*Task goal*:
The entries below should be given again exactly, minus their pictures.

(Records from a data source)
-- Opening Marker --

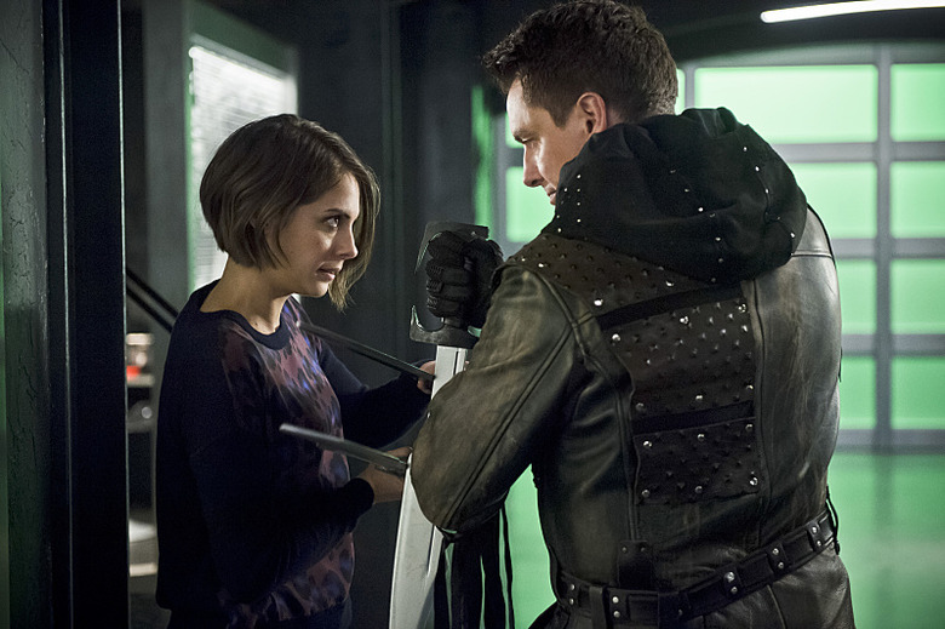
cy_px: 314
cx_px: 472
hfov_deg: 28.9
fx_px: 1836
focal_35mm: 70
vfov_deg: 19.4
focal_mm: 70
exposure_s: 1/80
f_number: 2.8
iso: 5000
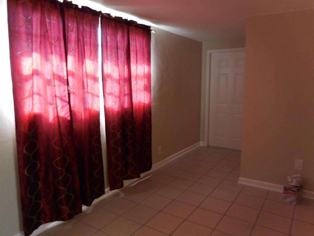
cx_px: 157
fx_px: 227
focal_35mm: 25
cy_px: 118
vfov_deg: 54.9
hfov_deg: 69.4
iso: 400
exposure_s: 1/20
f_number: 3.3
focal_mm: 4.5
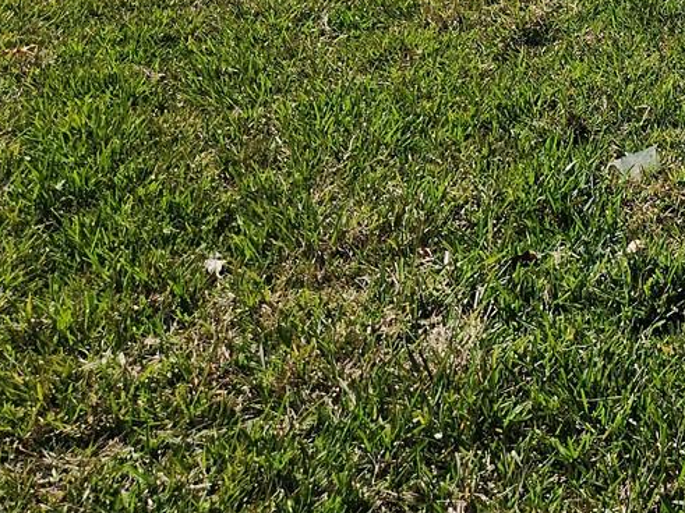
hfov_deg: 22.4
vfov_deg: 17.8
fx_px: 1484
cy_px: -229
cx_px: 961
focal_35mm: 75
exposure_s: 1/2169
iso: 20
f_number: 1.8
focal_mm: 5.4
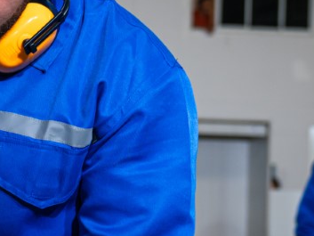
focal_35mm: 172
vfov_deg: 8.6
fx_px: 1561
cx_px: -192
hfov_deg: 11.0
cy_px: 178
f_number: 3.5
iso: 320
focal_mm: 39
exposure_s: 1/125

-- Closing Marker --

*Exercise output*:
cy_px: 314
cx_px: 472
hfov_deg: 28.9
fx_px: 1836
focal_35mm: 70
vfov_deg: 19.4
focal_mm: 70
exposure_s: 1/80
f_number: 2.8
iso: 5000
cx_px: 157
fx_px: 227
focal_35mm: 25
cy_px: 118
vfov_deg: 54.9
hfov_deg: 69.4
iso: 400
exposure_s: 1/20
f_number: 3.3
focal_mm: 4.5
hfov_deg: 22.4
vfov_deg: 17.8
fx_px: 1484
cy_px: -229
cx_px: 961
focal_35mm: 75
exposure_s: 1/2169
iso: 20
f_number: 1.8
focal_mm: 5.4
focal_35mm: 172
vfov_deg: 8.6
fx_px: 1561
cx_px: -192
hfov_deg: 11.0
cy_px: 178
f_number: 3.5
iso: 320
focal_mm: 39
exposure_s: 1/125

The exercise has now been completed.